▶ WORK REQUEST
Return the records as they stand. No picture is to be included.

Design files in plain text
####

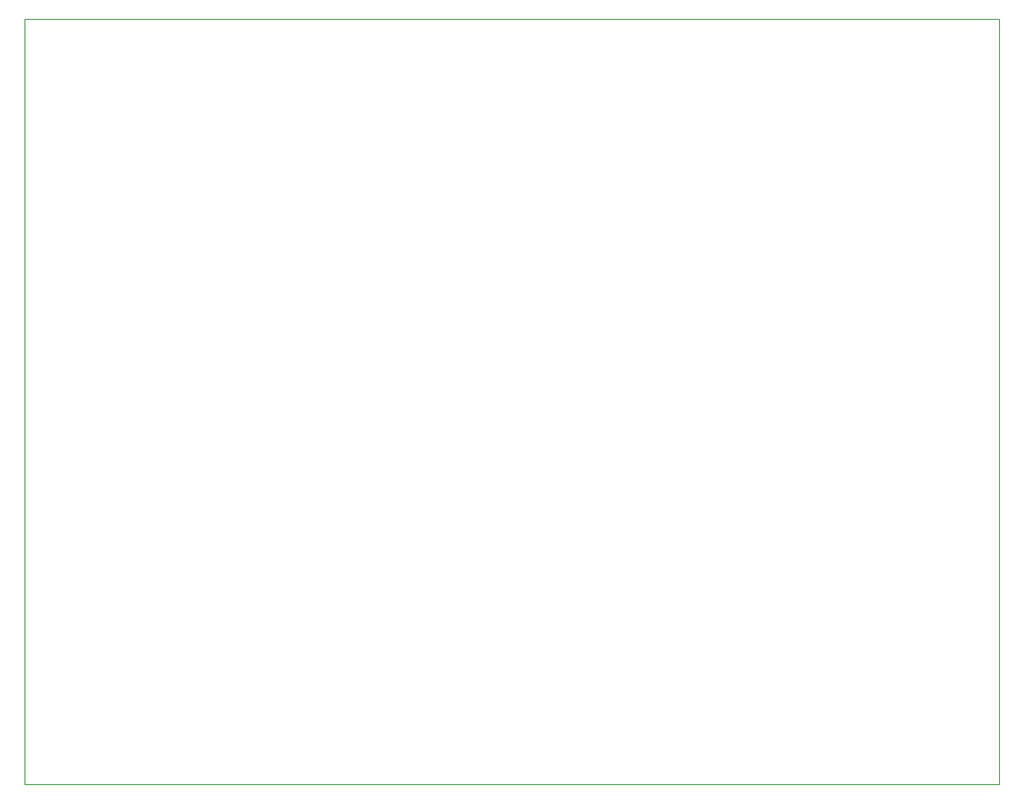
<source format=gko>
G04 Layer_Color=16711935*
%FSLAX44Y44*%
%MOMM*%
G71*
G01*
G75*
%ADD28C,0.1270*%
D28*
X8890Y1402080D02*
X1785620D01*
Y0D02*
Y1402080D01*
X0Y0D02*
X1785620D01*
X0D02*
Y1402080D01*
X11430D01*
M02*

</source>
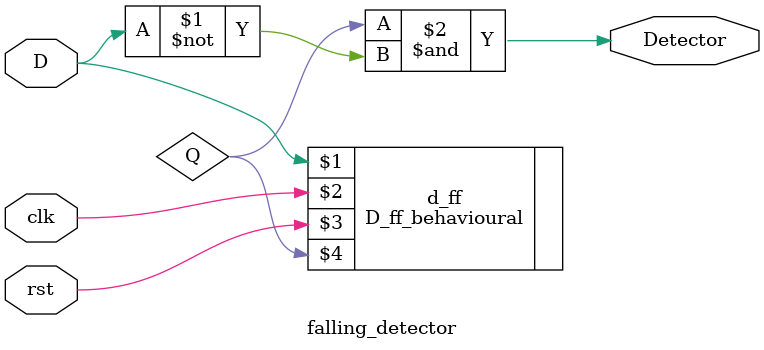
<source format=v>
 module falling_detector(input clk,rst,D, output Detector);
   wire Q;
  
   and A1(Detector,Q,~D);
  
  ////Instantiation
  D_ff_behavioural d_ff(D,clk,rst,Q);
  
 endmodule  
 
 
 
</source>
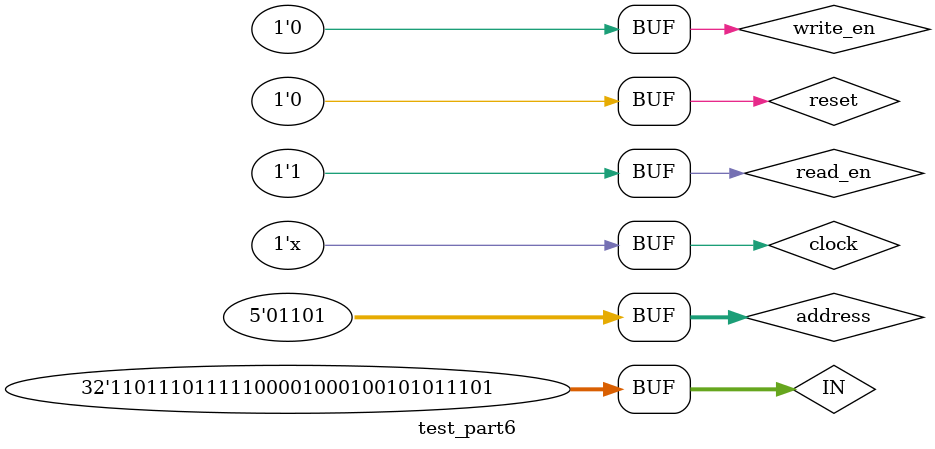
<source format=v>
`timescale 1ns / 1ps


module test_part6();
    reg[31:0]   IN;
    reg[4:0]    address;
    reg         reset, read_en, write_en, clock;
    wire[31:0]  OUT;

    part6 uut (.data_in(IN), .address(address), .reset(reset),
        .read_en(read_en), .write_en(write_en), .clock(clock), .data_out(OUT));
    
    initial begin
        clock = 1; reset = 1;
        address = 5'b10111;   read_en = 1'b0; write_en = 1'b1;   IN = 32'hAAC3B504; #100;
        address = 5'b01101;   read_en = 1'b0; write_en = 1'b1;   IN = 32'hB3045DF5; #100;
        address = 5'b01001;   read_en = 1'b0; write_en = 1'b1;   IN = 32'h1EC65FC2; #100;
        address = 5'b11111;   read_en = 1'b0; write_en = 1'b1;   IN = 32'h8230DAA3; #100;
        address = 5'b10111;   read_en = 1'b1; write_en = 1'b0;   IN = 32'hC4CB10F3; #100;
        address = 5'b01101;   read_en = 1'b1; write_en = 1'b0;   IN = 32'hF3AA5BCD; #100;
        address = 5'b01001;   read_en = 1'b1; write_en = 1'b0;   IN = 32'h687FDE31; #100;
        address = 5'b11111;   read_en = 1'b1; write_en = 1'b0;   IN = 32'h44EC10FD; #100;
        reset = 0;
        address = 5'b10111;   read_en = 1'b1; write_en = 1'b0;   IN = 32'h2C056BA2; #100;
        address = 5'b01101;   read_en = 1'b1; write_en = 1'b0;   IN = 32'hDDF0895D; #100;
    end
    
    always begin
        clock = ~clock; #50;
    end
endmodule

</source>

####

▶ EXERCISE ANSWER
<source format=gko>
G04 Layer_Color=16711935*
%FSLAX44Y44*%
%MOMM*%
G71*
G01*
G75*
%ADD28C,0.1270*%
D28*
X8890Y1402080D02*
X1785620D01*
Y0D02*
Y1402080D01*
X0Y0D02*
X1785620D01*
X0D02*
Y1402080D01*
X11430D01*
M02*

</source>
<source format=v>
 module falling_detector(input clk,rst,D, output Detector);
   wire Q;
  
   and A1(Detector,Q,~D);
  
  ////Instantiation
  D_ff_behavioural d_ff(D,clk,rst,Q);
  
 endmodule  
 
 
 
</source>
<source format=v>
`timescale 1ns / 1ps


module test_part6();
    reg[31:0]   IN;
    reg[4:0]    address;
    reg         reset, read_en, write_en, clock;
    wire[31:0]  OUT;

    part6 uut (.data_in(IN), .address(address), .reset(reset),
        .read_en(read_en), .write_en(write_en), .clock(clock), .data_out(OUT));
    
    initial begin
        clock = 1; reset = 1;
        address = 5'b10111;   read_en = 1'b0; write_en = 1'b1;   IN = 32'hAAC3B504; #100;
        address = 5'b01101;   read_en = 1'b0; write_en = 1'b1;   IN = 32'hB3045DF5; #100;
        address = 5'b01001;   read_en = 1'b0; write_en = 1'b1;   IN = 32'h1EC65FC2; #100;
        address = 5'b11111;   read_en = 1'b0; write_en = 1'b1;   IN = 32'h8230DAA3; #100;
        address = 5'b10111;   read_en = 1'b1; write_en = 1'b0;   IN = 32'hC4CB10F3; #100;
        address = 5'b01101;   read_en = 1'b1; write_en = 1'b0;   IN = 32'hF3AA5BCD; #100;
        address = 5'b01001;   read_en = 1'b1; write_en = 1'b0;   IN = 32'h687FDE31; #100;
        address = 5'b11111;   read_en = 1'b1; write_en = 1'b0;   IN = 32'h44EC10FD; #100;
        reset = 0;
        address = 5'b10111;   read_en = 1'b1; write_en = 1'b0;   IN = 32'h2C056BA2; #100;
        address = 5'b01101;   read_en = 1'b1; write_en = 1'b0;   IN = 32'hDDF0895D; #100;
    end
    
    always begin
        clock = ~clock; #50;
    end
endmodule

</source>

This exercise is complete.